**What is needed:**
Count the lines of the items below that contain the string "Mode", treating uppercase and lowercase as different, and give only that number.

========================

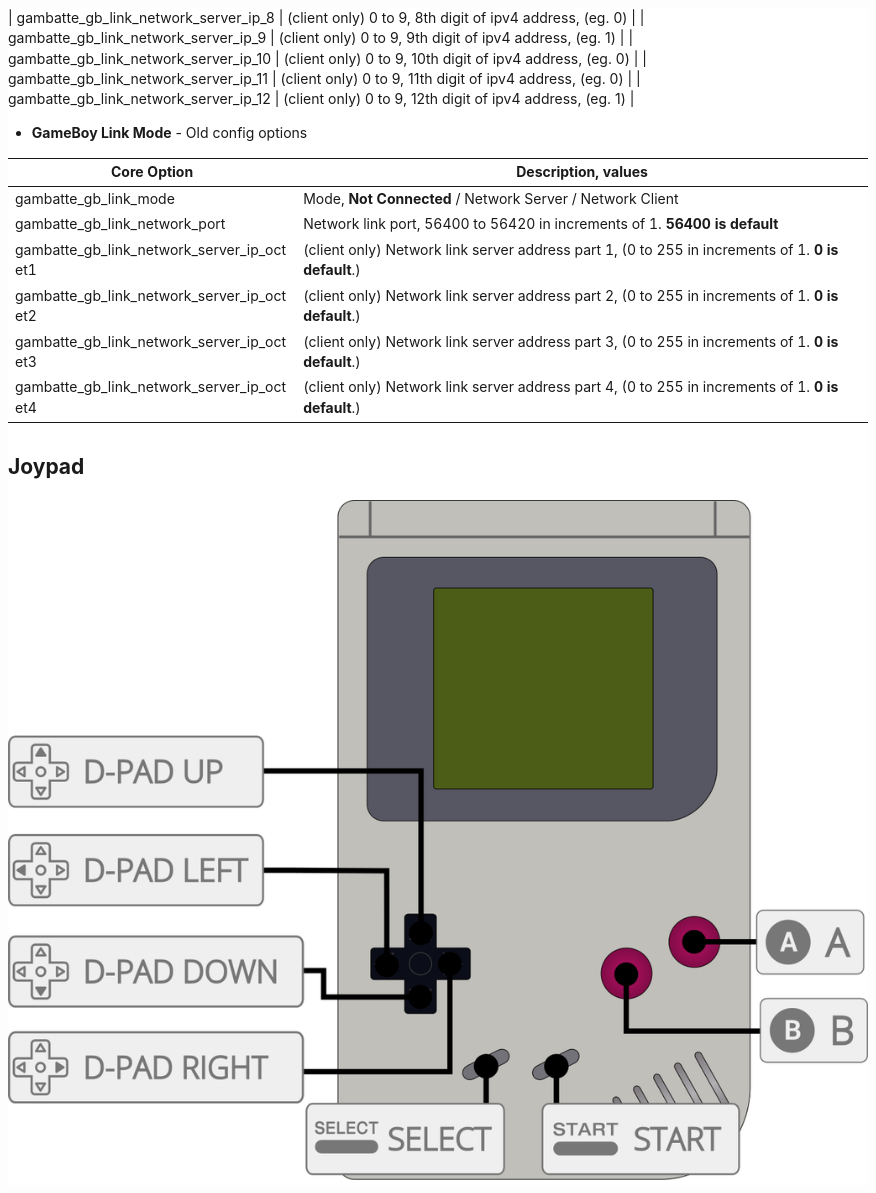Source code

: | gambatte_gb_link_network_server_ip_8              | (client only) 0 to 9, 8th digit of ipv4 address, (eg. 0)  |
| gambatte_gb_link_network_server_ip_9              | (client only) 0 to 9, 9th digit of ipv4 address, (eg. 1)  |
| gambatte_gb_link_network_server_ip_10             | (client only) 0 to 9, 10th digit of ipv4 address, (eg. 0) |
| gambatte_gb_link_network_server_ip_11             | (client only) 0 to 9, 11th digit of ipv4 address, (eg. 0) |
| gambatte_gb_link_network_server_ip_12             | (client only) 0 to 9, 12th digit of ipv4 address, (eg. 1) |

- **GameBoy Link Mode** - Old config options

| Core Option                                  | Description, values                                                                                 
|----------------------------------------------|-----------------------------------------------------------------------------------------------------|
| gambatte_gb_link_mode                        | Mode, **Not Connected** / Network Server / Network Client                                                 |
| gambatte_gb_link_network_port                | Network link port, 56400 to 56420 in increments of 1. **56400 is default**                          |
| gambatte_gb_link_network_server_ip_octet1    | (client only) Network link server address part 1, (0 to 255 in increments of 1. **0 is default**.)  |
| gambatte_gb_link_network_server_ip_octet2    | (client only) Network link server address part 2, (0 to 255 in increments of 1. **0 is default**.)  |
| gambatte_gb_link_network_server_ip_octet3    | (client only) Network link server address part 3, (0 to 255 in increments of 1. **0 is default**.)  |
| gambatte_gb_link_network_server_ip_octet4    | (client only) Network link server address part 4, (0 to 255 in increments of 1. **0 is default**.)  |


## Joypad

![](../image/controller/gb.png)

========================

**Result of this exercise:**
2